Geïllustreerde honkbalvelden
Een gids voor fans om pitch te identificeren
Ik ben een honkbalfan. Ik heb mijn deel van de tv-games bekeken en er een paar bijgewoond. Na dit alles tastte ik nog steeds in het duister over het verschil tussen de toonhoogtes. Ik wist dat een curveball naar beneden brak, maar wat was precies een cirkelwisseling?

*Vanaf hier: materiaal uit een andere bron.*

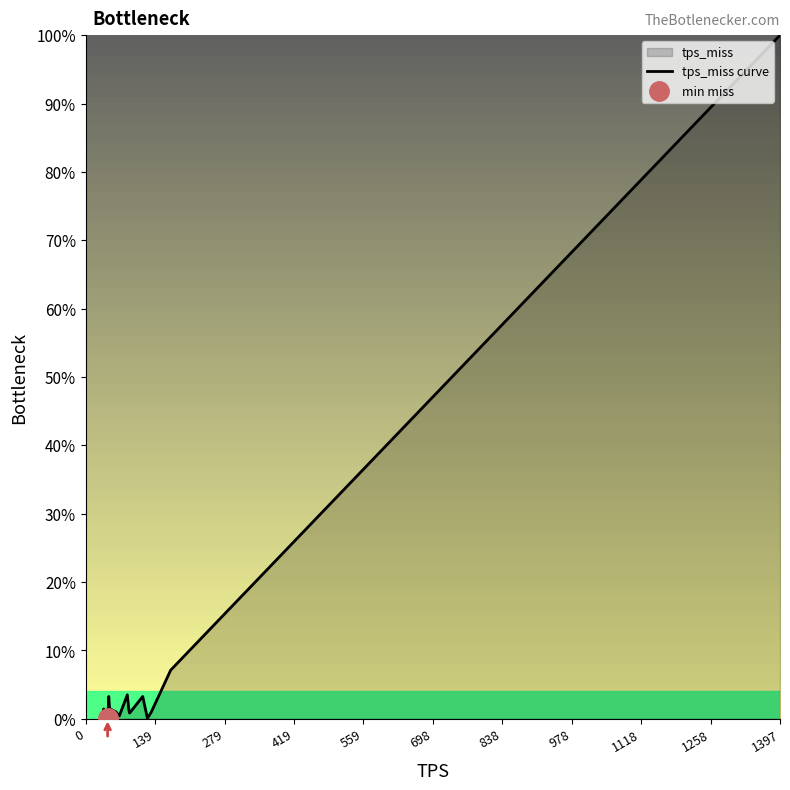

Reading left to right, what are all the values shown in this chart?

0.3	1.4	1.0	0.7	0.0	0.2	3.2	0.8	0.8	1.4	1.0	0.4	3.5	1.3	0.8	3.2	0.1	0.9	7.1	100.0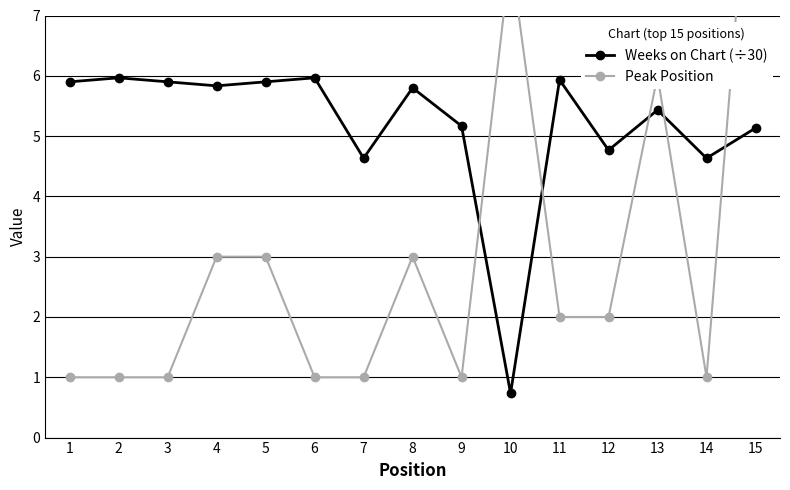

What is the sum of the Weeks on Chart (÷30) values at 12 and 13?

10.2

De onderstaande diagrammen zijn de resultaten van het door honkbalboeken bladeren en online onderzoek doen. Dit is geen complete gids. Ik heb twaalf van de meest voorkomende toonhoogtes gekozen:
Leren om toonhoogtes te identificeren
De lijst met pitches lijkt misschien veel om bij te houden, maar onthoud dat elke pitcher slechts een selectie van deze pitches gebruikt. Pedro Martinez gooit bijvoorbeeld een curveball, een cirkelwissel, af en toe een schuifregelaar en een fastball. Doe een beetje onderzoek naar de werper voordat de wedstrijd begint.

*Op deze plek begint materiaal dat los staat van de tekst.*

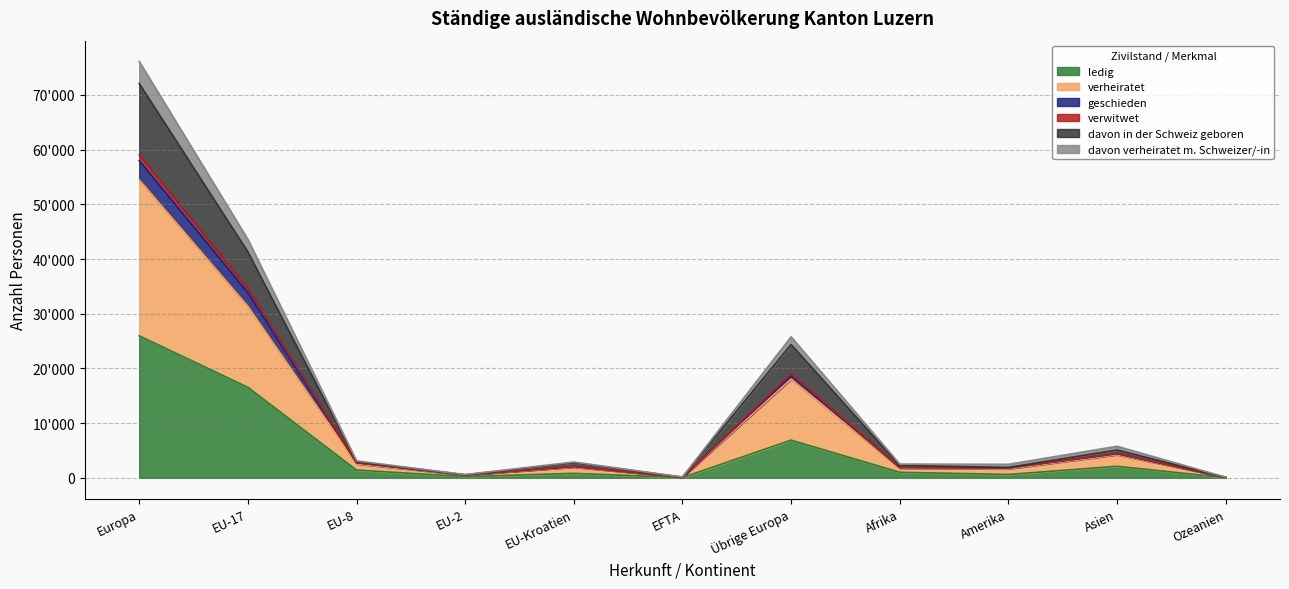

What is the label of the 8th point from the left?

Afrika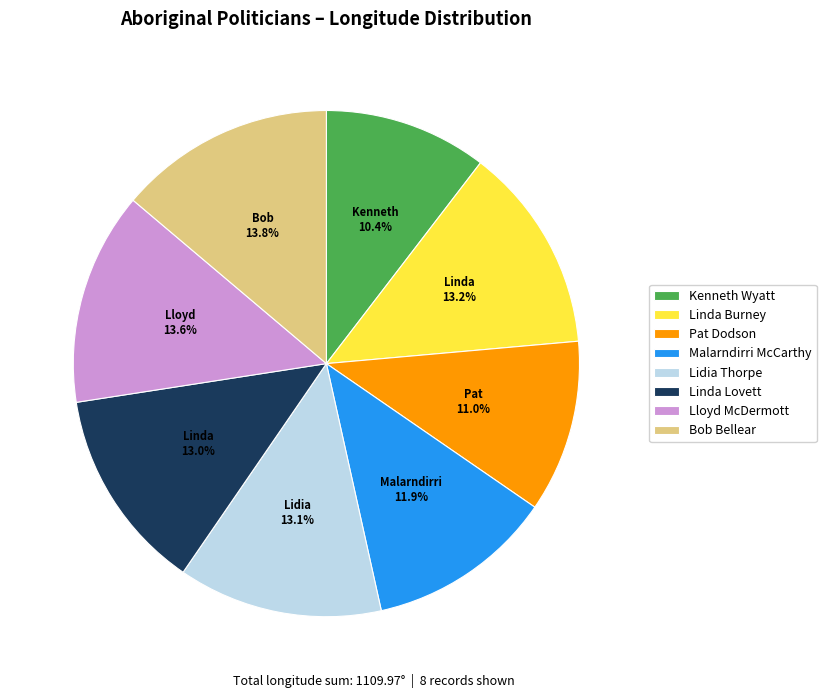

How much of the chart is everything except Bob Bellear?

86.2%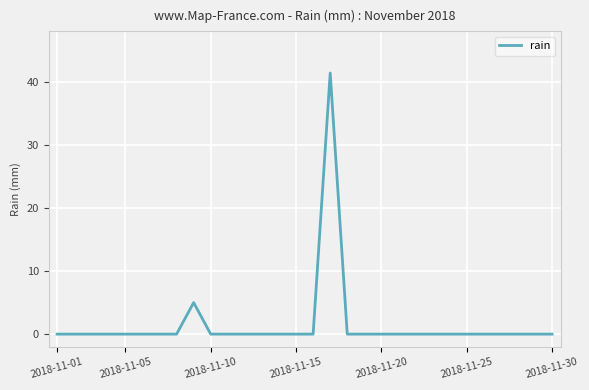

How many lines are shown in the chart?

1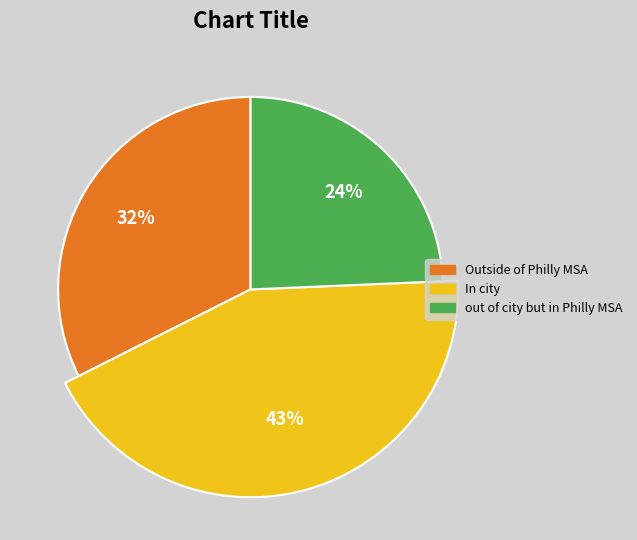

Is Czereśnie the majority of the pie?

No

Dingen om op te letten zullen je helpen om een worp te identificeren:
- Snelheid
- Beweging – de algemene richting waarin de bal beweegt
- Pauze – een plotselinge verschuiving in richting
Er zijn een paar andere dingen die u kunnen helpen bij het identificeren van een worp: balrotatie, punt van release, en grip. Voor een toevallige fan is het misschien wat veel en ik illustreer of bespreek geen van de laatste drie items.
De diagrammen lezen
Let op de snelheid, beweging en het breken van de bal. Maak je geen zorgen over waar het honkbal wordt getoond in de slagzone. Je kunt een fastball in het midden van de slagzone gooien zoals afgebeeld, of je kunt er een hoog gooien en weg van de slagman. Het is nog steeds een fastball. De locatie bepaalt de toonhoogte niet.
Fastball met vier naden
85-100 mph
Snelste, meest rechte toonhoogte. Weinig tot geen beweging.
Dubbelzijdige Fastball
80-90 mph
Ook bekend als Sinker. Gaat naar beneden en komt, afhankelijk van de release, soms tegen een rechtshandige slagman (RHH).
Snijder
85-95 mph
Breekt weg van een rechtshandige slagman (RHH) als deze de plaat bereikt. Mix van een schuifregelaar en een fastball. Sneller dan een schuifregelaar maar met meer beweging dan een fastball.
Splitser
80-90 mph
Breekt plotseling af voordat hij de plaat bereikt.
Forkball
75-85 mph
Als een splitter, maar met een minder dramatische, meer geleidelijke neerwaartse beweging.
Curveball
70-80 mph
Gewoonlijk een 12-6 curveball genoemd. De 12-6 verwijst naar het uurwerk van boven naar beneden (stel je een klok voor met wijzers op 12 en 6).
Schuifregelaar
80-90 mph
Breekt af en weg van een RHH. Tussen een fastball en een bocht.
Slurve
70-80 mph
11-5 beweging. Vergelijkbaar met een bocht maar met meer zijwaartse beweging.
Screwball
65-75 mph
1-7 beweging. Tegenover de slurve.
Verandering
70-85 mph
Langzamer dan een fastball, maar gegooid met dezelfde armbeweging.
Palmbal
65-75 mph
De bal is stevig in de handpalm gegrepen. Net als bij een wisseling is deze worp langzamer dan een fastball, maar wordt met dezelfde armbeweging gegooid.
Circle Changeup
70-80 mph
Een verandering met 1-7 moment zoals de schroefbal.
PDF downloaden
Alle twaalf toonhoogtediagrammen, minus de tekstnotities, worden verzameld op een enkele pagina PDF.